For more details on the semi-supervision parameters, please see the SemiSupervisedParams API specification.

[8]:
ssl_params = masterful.ssl.learn_ssl_params(
    training_dataset,
    training_dataset_params,
    unlabeled_datasets=[(unlabeled_dataset, unlabeled_dataset_params)],
)
Log API_EVENT (400): {'app_exception': 'InvalidUUID', 'context': {'message': 'account id or password with bad format.'}}
2022-06-20 16:29:15.175503: W tensorflow/core/data/root_dataset.cc:167] Optimization loop failed: Cancelled: Operation was cancelled

Training with Unlabeled Data

Now, you are ready to train your model using Masterful. In the next cell, you will see the call to masterful.training.train, which is the entry point to the meta-learning engine of the Masterful AutoML platform.

[9]:
training_report = masterful.training.train(
    model,
    model_params,
    optimization_params,
    regularization_params,
    ssl_params,
    training_dataset,
    training_dataset_params,
    validation_dataset,
    validation_dataset_params,
    unlabeled_datasets=[(unlabeled_dataset, unlabeled_dataset_params)],
)
Log API_EVENT (400): {'app_exception': 'InvalidUUID', 'context': {'message': 'account id or password with bad format.'}}
MASTERFUL [16:29:15]: Training model with semi-supervised learning enabled.
MASTERFUL [16:29:16]: Performing basic dataset analysis.
MASTERFUL [16:29:16]: Training model with:
MASTERFUL [16:29:16]:   5000 labeled examples.
MASTERFUL [16:29:16]:   5000 validation examples.
MASTERFUL [16:29:16]:   0 synthetic examples.
MASTERFUL [16:29:16]:   20000 unlabeled examples.
MASTERFUL [16:29:17]: Training model with learned parameters mollusk-coral-elephant in two phases.
MASTERFUL [16:29:17]: The first phase is supervised training with the learned parameters.
MASTERFUL [16:29:17]: The second phase is semi-supervised training to boost performance.
MASTERFUL [16:29:18]: Warming up model for supervised training.
MASTERFUL [16:29:21]:   Warming up batch norm statistics (this could take a few minutes).
MASTERFUL [16:29:52]:   Warming up training for 500 steps.
100%|█████████████████████████████████████████████████████████████████████████████████████████████████████████████████████████████████████████| 500/500 [00:47<00:00, 10.63steps/s]
MASTERFUL [16:30:39]:   Validating batch norm statistics after warmup for stability (this could take a few minutes).
MASTERFUL [16:30:53]: Starting Phase 1: Supervised training until the validation loss stabilizes...
Supervised Training: 100%|██████████████████████████████████████████████████████████████████████████████████████████████████████████████████| 1760/1760 [01:17<00:00, 22.67steps/s]
MASTERFUL [16:32:14]: Starting Phase 2: Semi-supervised training until the validation loss stabilizes...
MASTERFUL [16:32:14]: Warming up model for semi-supervised training.
MASTERFUL [16:32:15]:   Warming up batch norm statistics (this could take a few minutes).
MASTERFUL [16:32:45]:   Warming up training for 500 steps.
100%|█████████████████████████████████████████████████████████████████████████████████████████████████████████████████████████████████████████| 500/500 [00:25<00:00, 19.78steps/s]
MASTERFUL [16:33:11]:   Validating batch norm statistics after warmup for stability (this could take a few minutes).
Semi-Supervised Training: 100%|█████████████████████████████████████████████████████████████████████████████████████████████████████████████| 5192/5192 [05:34<00:00, 15.50steps/s]
MASTERFUL [16:39:10]: Semi-Supervised training complete.
MASTERFUL [16:39:10]: Training complete in 9.887277317047118 minutes.

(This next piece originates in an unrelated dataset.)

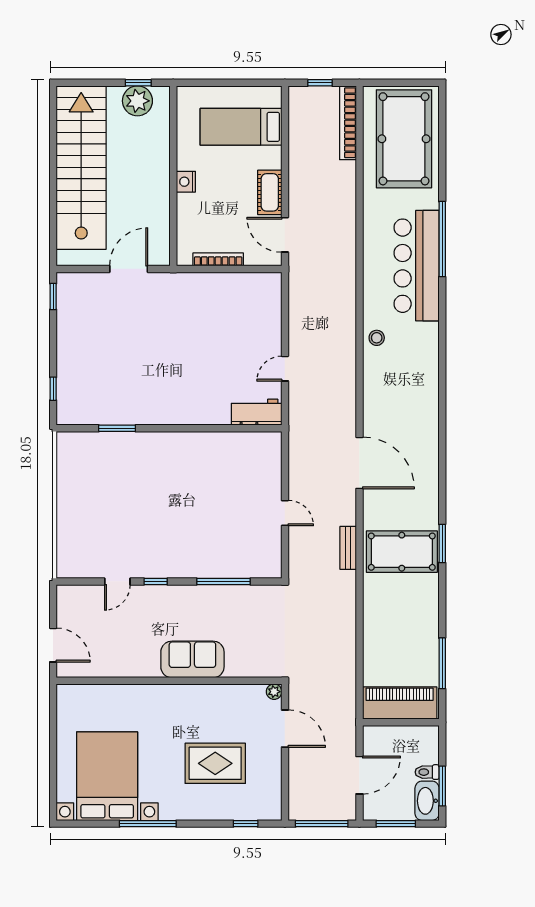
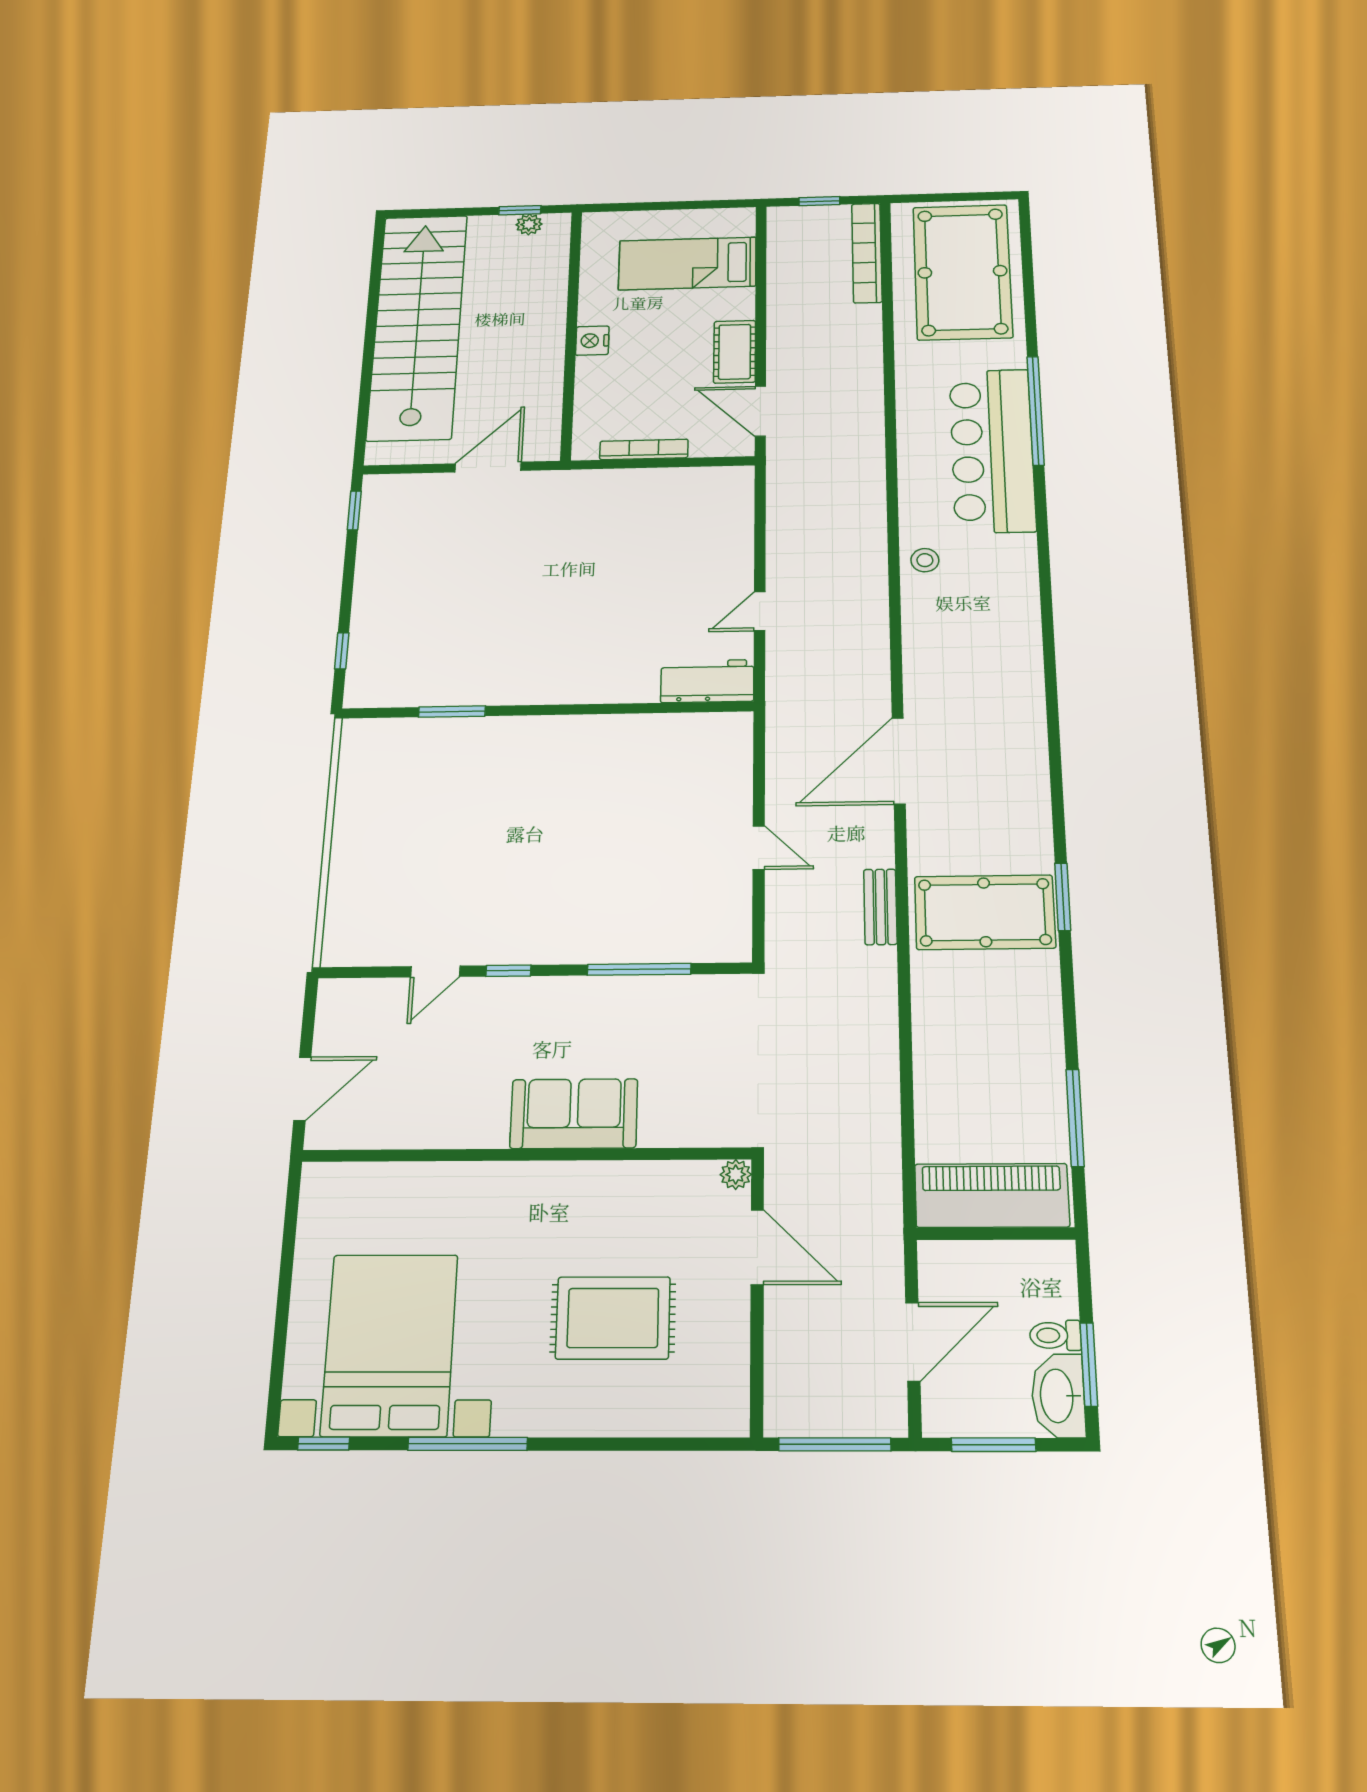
plant: (137, 101) -> (529, 224), width x0.53, depth x0.53
door: (359, 463) -> (899, 761), swing flipped
door: (53, 645) -> (302, 1089), hinge flipped
window: (246, 824) -> (324, 1444), moved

The model you passed into masterful.training.train is now trained and updated in place, so you are able to evaluate it just like any other trained Keras model.

[10]:
masterful_metrics = model.evaluate(
    test_dataset.batch(optimization_params.batch_size), return_dict=True
)
print(f"Baseline model accuracy: {baseline_metrics['categorical_accuracy']}")
print(f"Masterful model accuracy: {masterful_metrics['categorical_accuracy']}")
20/20 [==============================] - 0s 10ms/step - loss: 1.1407 - categorical_accuracy: 0.6382
Baseline model accuracy: 0.5293999910354614
Masterful model accuracy: 0.6381999850273132

As you can see, you boosted your accuracy from ~53% to ~64% (results may vary depending on your run) simply by using unlabeled data with Masterful.